Thursday, July 8, 2010
Tuesday, July 6, 2010
(reposted from the original blog half a decade back)
On this date many years ago, a Saturday, it was, I flickered into consciousness from sleep as—ah, Nabokov described it in a similar context in Ada—“the tiger of happiness fairly leaped into being.” I woke up, entwined and ungarbed, with a young woman whom I’d been stalking (as she would likely put it today) for over a quarter of my young life. I don’t think that the morning assembly of reality has ever rocketed up such a vertical gradient of joy, and I’m astonished looking back that my nose didn’t bleed. It all ended badly about a dozen years later, and while I don’t hold any truck with astrology (we Leos aren’t that credulous), I have to scratch my head at the thought that this radiant morning was also G.W. Bush’s twenty-eighth birthday. Clearly doom and grief were in the air, all unnoticed then...

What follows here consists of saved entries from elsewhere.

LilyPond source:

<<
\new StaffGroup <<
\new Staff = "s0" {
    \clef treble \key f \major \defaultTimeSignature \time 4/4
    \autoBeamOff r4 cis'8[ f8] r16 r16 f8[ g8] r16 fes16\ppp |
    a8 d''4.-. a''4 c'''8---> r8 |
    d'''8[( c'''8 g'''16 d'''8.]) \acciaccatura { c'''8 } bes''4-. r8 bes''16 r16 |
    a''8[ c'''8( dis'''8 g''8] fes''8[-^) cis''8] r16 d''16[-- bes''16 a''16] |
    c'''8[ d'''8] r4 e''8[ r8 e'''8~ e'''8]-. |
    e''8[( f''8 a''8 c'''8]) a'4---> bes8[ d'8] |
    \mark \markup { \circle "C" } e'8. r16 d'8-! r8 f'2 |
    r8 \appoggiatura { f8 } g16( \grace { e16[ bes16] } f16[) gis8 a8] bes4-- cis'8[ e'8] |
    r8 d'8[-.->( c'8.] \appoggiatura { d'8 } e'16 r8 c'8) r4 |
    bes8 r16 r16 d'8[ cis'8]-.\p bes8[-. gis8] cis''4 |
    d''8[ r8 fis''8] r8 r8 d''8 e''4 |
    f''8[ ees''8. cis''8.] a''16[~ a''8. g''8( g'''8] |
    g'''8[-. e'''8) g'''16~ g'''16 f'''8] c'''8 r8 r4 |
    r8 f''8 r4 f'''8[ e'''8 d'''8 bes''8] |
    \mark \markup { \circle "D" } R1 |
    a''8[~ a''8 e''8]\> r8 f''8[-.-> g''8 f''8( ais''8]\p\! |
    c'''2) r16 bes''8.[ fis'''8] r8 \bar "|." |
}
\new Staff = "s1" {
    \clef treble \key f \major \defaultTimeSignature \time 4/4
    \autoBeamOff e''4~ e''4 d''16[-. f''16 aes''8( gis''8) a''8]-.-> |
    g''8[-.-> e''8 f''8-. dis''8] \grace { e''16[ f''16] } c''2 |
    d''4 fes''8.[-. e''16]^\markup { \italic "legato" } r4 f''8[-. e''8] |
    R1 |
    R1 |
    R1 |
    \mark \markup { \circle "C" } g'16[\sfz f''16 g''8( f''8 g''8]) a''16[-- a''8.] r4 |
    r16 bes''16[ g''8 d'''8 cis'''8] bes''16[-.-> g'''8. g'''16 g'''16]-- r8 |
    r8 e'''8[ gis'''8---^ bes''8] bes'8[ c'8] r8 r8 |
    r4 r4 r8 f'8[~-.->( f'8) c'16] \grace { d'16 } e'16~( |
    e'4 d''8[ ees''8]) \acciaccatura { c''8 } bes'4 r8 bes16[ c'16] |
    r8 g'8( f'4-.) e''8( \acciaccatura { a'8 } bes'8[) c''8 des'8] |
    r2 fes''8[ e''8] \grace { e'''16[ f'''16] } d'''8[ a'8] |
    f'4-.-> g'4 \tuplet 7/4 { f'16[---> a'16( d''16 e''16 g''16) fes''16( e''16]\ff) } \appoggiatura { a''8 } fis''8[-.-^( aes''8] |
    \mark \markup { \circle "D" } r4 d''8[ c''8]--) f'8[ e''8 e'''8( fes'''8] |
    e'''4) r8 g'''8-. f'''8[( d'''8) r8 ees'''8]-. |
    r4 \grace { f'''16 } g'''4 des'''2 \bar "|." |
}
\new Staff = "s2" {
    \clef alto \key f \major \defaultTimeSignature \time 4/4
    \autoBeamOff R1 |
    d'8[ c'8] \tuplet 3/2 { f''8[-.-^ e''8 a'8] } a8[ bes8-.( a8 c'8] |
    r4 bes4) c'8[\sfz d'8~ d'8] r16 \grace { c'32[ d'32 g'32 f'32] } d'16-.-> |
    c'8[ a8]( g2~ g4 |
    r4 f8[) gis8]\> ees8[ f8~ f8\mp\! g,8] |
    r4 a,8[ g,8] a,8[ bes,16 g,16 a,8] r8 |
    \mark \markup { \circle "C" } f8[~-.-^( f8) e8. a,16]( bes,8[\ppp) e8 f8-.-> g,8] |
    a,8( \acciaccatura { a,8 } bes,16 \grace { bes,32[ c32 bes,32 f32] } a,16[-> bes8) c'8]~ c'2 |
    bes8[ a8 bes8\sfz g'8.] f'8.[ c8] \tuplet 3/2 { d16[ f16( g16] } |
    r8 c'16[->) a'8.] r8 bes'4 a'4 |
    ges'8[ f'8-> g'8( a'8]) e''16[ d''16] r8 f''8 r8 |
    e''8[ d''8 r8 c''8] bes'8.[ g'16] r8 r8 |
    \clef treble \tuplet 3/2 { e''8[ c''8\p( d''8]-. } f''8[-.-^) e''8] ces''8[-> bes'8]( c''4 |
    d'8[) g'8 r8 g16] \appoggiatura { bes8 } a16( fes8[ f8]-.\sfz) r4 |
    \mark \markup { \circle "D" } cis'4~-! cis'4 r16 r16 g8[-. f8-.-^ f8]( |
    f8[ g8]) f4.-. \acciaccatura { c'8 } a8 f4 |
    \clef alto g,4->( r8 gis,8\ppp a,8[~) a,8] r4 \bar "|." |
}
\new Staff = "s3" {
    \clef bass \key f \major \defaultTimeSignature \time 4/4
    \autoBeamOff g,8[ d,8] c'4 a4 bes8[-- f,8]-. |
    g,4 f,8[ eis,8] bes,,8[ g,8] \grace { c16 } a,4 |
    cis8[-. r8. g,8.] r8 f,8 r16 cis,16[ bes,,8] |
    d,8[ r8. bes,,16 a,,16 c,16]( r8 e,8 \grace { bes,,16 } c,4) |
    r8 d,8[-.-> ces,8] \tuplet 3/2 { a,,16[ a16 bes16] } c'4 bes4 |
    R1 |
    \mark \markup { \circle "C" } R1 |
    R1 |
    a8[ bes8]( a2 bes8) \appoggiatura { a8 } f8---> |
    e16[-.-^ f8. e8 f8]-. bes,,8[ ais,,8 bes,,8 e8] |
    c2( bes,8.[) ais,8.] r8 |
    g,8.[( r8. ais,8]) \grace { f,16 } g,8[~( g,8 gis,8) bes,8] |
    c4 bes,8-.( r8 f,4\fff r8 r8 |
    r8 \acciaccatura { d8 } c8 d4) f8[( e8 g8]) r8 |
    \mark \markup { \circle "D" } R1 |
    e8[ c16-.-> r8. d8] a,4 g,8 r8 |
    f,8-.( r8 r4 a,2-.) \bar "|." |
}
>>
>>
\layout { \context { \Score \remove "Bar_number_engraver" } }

I long ago understood that not all of my fellows maintained the equivalent of my conscientious internal calendar. I'd get amused responses in high school upon innocently observing “You know, it’s just two years ago today that...” I'm going to guess that the young woman in my account, for all the intense history we shared for a dozen years after that morning, has not summoned forth the event on this distant anniversary.
Friday, July 2, 2010
Sorting through my old papers I came across the above bit of doggerel. In the 1970s, in another life, Richard McCloud and I, and our then-wives, socialized rather frequently. Alas, I haven't seen any of the other three this century. McCloud was a sailor by profession and by avocation, and in 1979 purchased Tyche (named for the minor Greek deity of luck), on whom the four of us and sundry others passed many a splendid afternoon on San Francisco Bay. On the occasion of that purchase I penned the above lines, mimicking in my typographical treatment (to the extent this was possible given the technological resources of the day, which is to say, not much) the conventions of those Georgian poets who, when they made a classical allusion, wanted to make damn sure that their audience didn't imagine that they, the poets, were products of, you know, the XVIII Century equivalent of a red-brick university.
This comes from a brief period during which the Muse of Light Verse settled on my shoulder. I remain rather proud of it.